» **Provided text**
The decreasing stability angle of higher-order BDF methods means they cannot handle eigenvalues with large imaginary parts. Problems with oscillatory stiff modes (e.g., vibrational systems) should prefer Radau5 or ESDIRK.

Decision Guide

By Problem Characteristics

Problem type	Recommended solver	Why
Moderately stiff ($10^2 - 10^4$)	Esdirk54	Efficient, L-stable, one LU per step
Very stiff, high accuracy	Radau5	5th order, L-stable, excellent error control
Very stiff, moderate accuracy	Bdf	Low cost per step, variable order
DAE (index-1)	Radau5	Stiffly accurate, best DAE support
Large system ($n > 1000$)	Bdf	Cheapest LU cost per step
Oscillatory stiff modes	Radau5 or Esdirk54	A-stable for imaginary eigenvalues
Long-time integration	Bdf	Efficient Jacobian reuse
Rapid transients + slow phases	Esdirk54	Good adaptation to changing stiffness

By Accuracy Requirement

Tolerance (rtol)	Recommended solver
$10^{-2} - 10^{-4}$	Bdf or Esdirk32
$10^{-4} - 10^{-8}$	Esdirk54 or Bdf
$10^{-8} - 10^{-12}$	Radau5
$< 10^{-12}$	Radau5 (or consider Vern8 if non-stiff)

Quick Decision Flowchart

Is the system a DAE (mass matrix)?
  |
  +-- Yes --> Radau5
  |
  +-- No
        |
        Stiffness ratio > 10^4?
          |
          +-- Yes --> Need rtol < 10^-8?
          |             |
          |             +-- Yes --> Radau5
          |             +-- No  --> Bdf
          |
          +-- No (moderate stiffness)
                |
                --> Esdirk54

Practical Tips

Start Conservative

When unsure, start with Esdirk54. It handles moderate and severe stiffness well, is L-stable, and has reasonable per-step cost. If it struggles (many rejected steps or slow convergence), switch to Radau5 or BDF.

Watch the Statistics

After solving, always check result.stats:

let result = Radau5::solve(&problem, t0, tf, &y0, &options)?;

println!("Steps: {} accepted, {} rejected",
    result.stats.n_accept, result.stats.n_reject);
println!("Function evals: {}", result.stats.n_eval);
println!("Jacobian evals: {}", result.stats.n_jac);
println!("LU decompositions: {}", result.stats.n_lu);

Rules of thumb for a healthy integration:

• Rejection ratio below 20%
• Newton convergence in 2-4 iterations (Radau5 uses up to 7)
• Jacobian updated every 5-20 steps (BDF reuses aggressively)

» **Assignment A**
Transcribe all of the chart records below line for line, leaving out the pictures.
The solver guide and the records come from unrelated sources.

» **Information given**

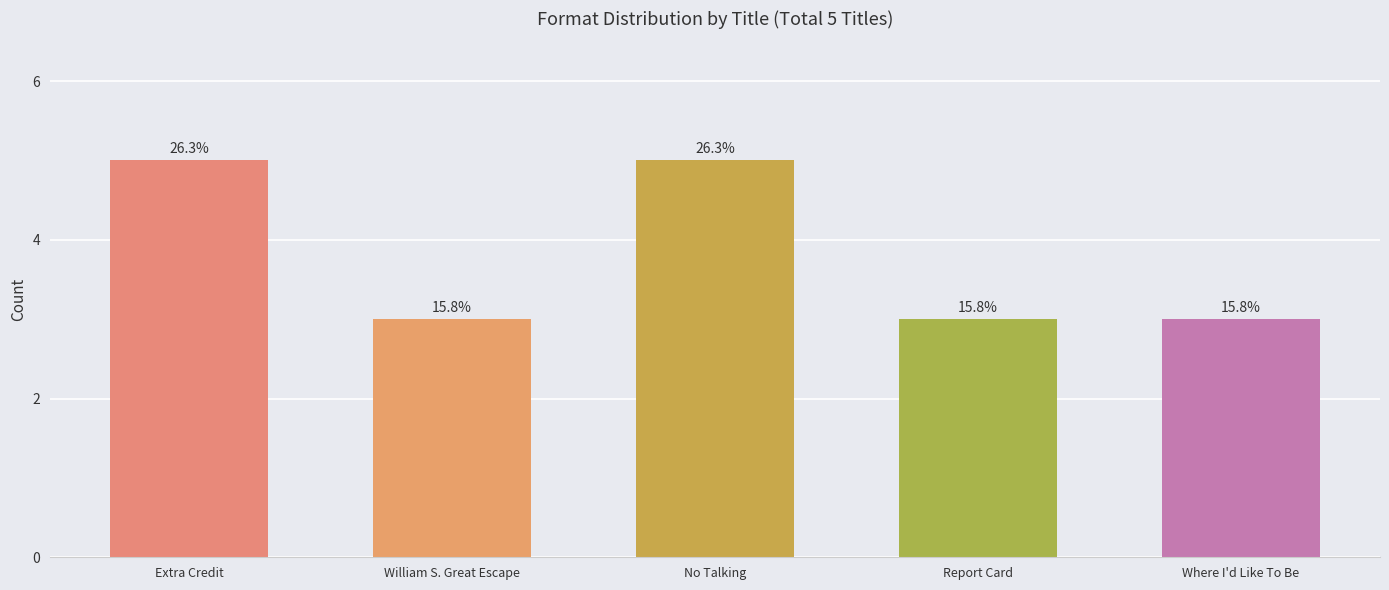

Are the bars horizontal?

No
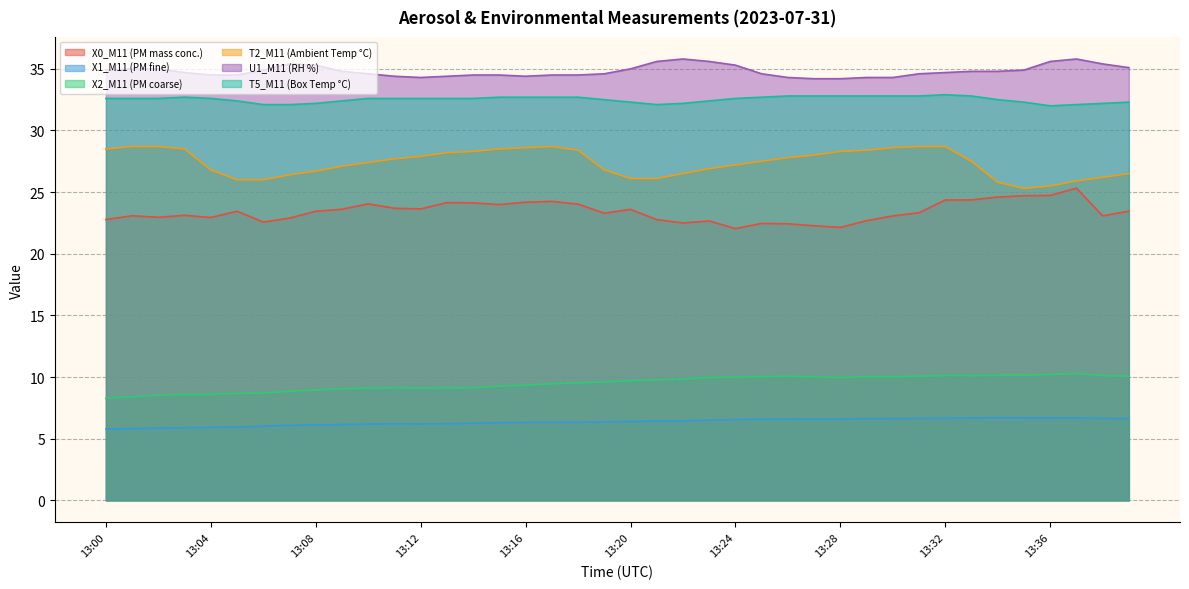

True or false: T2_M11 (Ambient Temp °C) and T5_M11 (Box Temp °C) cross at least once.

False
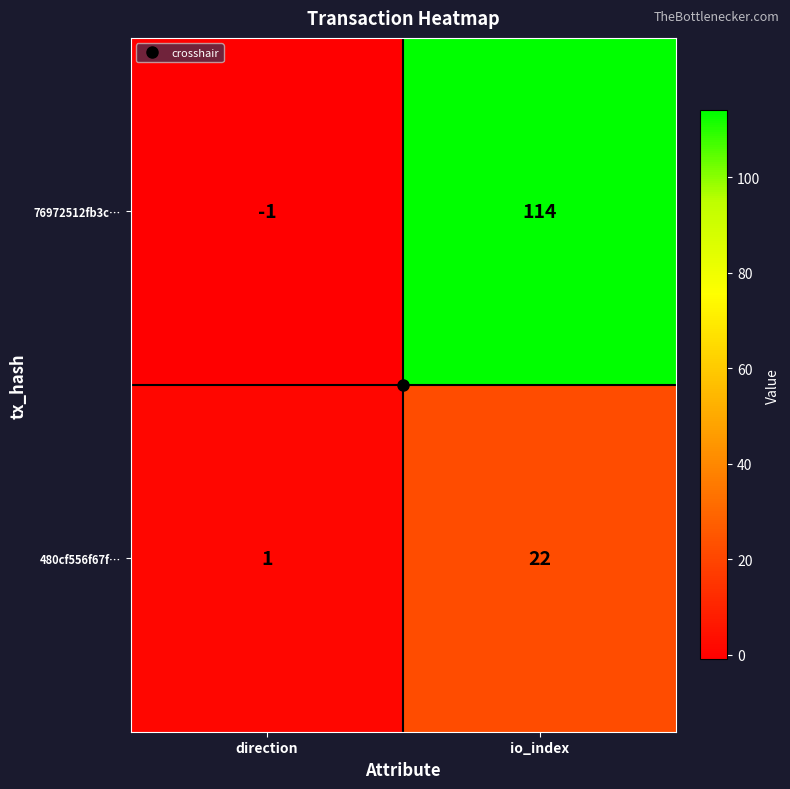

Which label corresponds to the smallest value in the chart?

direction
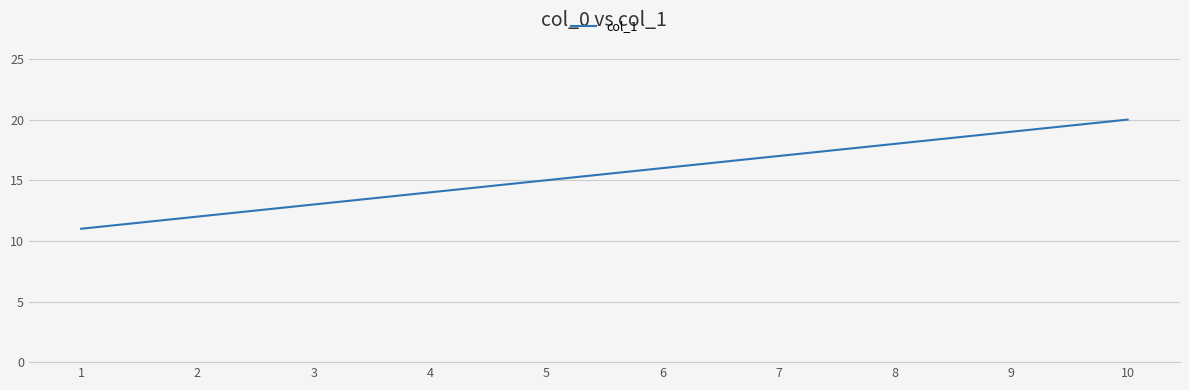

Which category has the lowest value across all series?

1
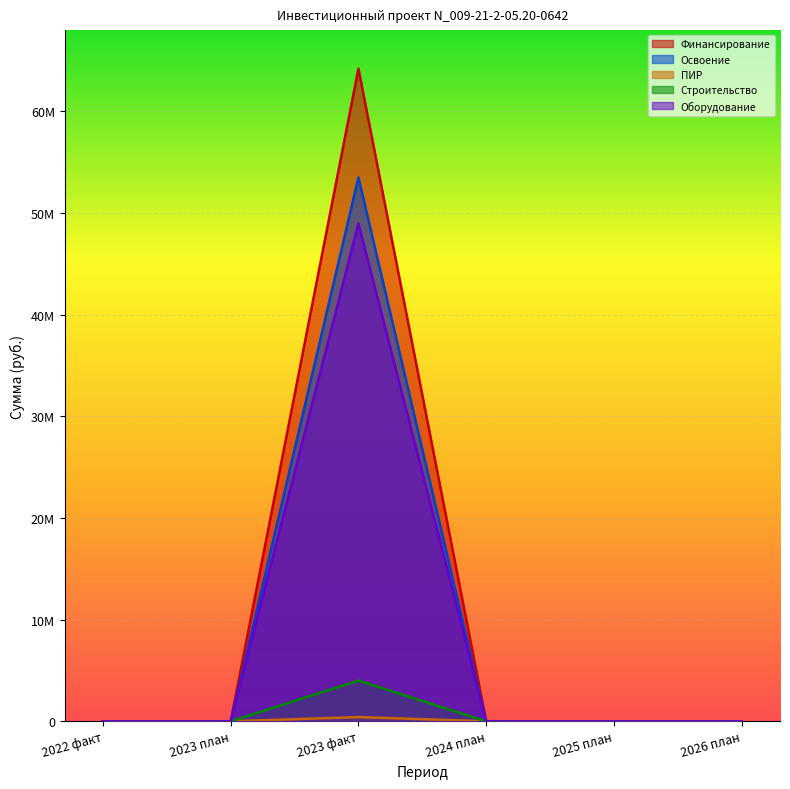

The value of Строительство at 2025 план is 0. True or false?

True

» **Assignment B**
Reproduce word for word the part of the solver guide starting with "let result = Radau5::solve(&problem, t0, tf, &y0, &options)?;" and going on through "uses up to 7)".

» **Written reply A**
Are the bars horizontal?

No

True or false: T2_M11 (Ambient Temp °C) and T5_M11 (Box Temp °C) cross at least once.

False

Which label corresponds to the smallest value in the chart?

direction

Which category has the lowest value across all series?

1

The value of Строительство at 2025 план is 0. True or false?

True

» **Written reply B**
let result = Radau5::solve(&problem, t0, tf, &y0, &options)?;

println!("Steps: {} accepted, {} rejected",
    result.stats.n_accept, result.stats.n_reject);
println!("Function evals: {}", result.stats.n_eval);
println!("Jacobian evals: {}", result.stats.n_jac);
println!("LU decompositions: {}", result.stats.n_lu);

Rules of thumb for a healthy integration:

• Rejection ratio below 20%
• Newton convergence in 2-4 iterations (Radau5 uses up to 7)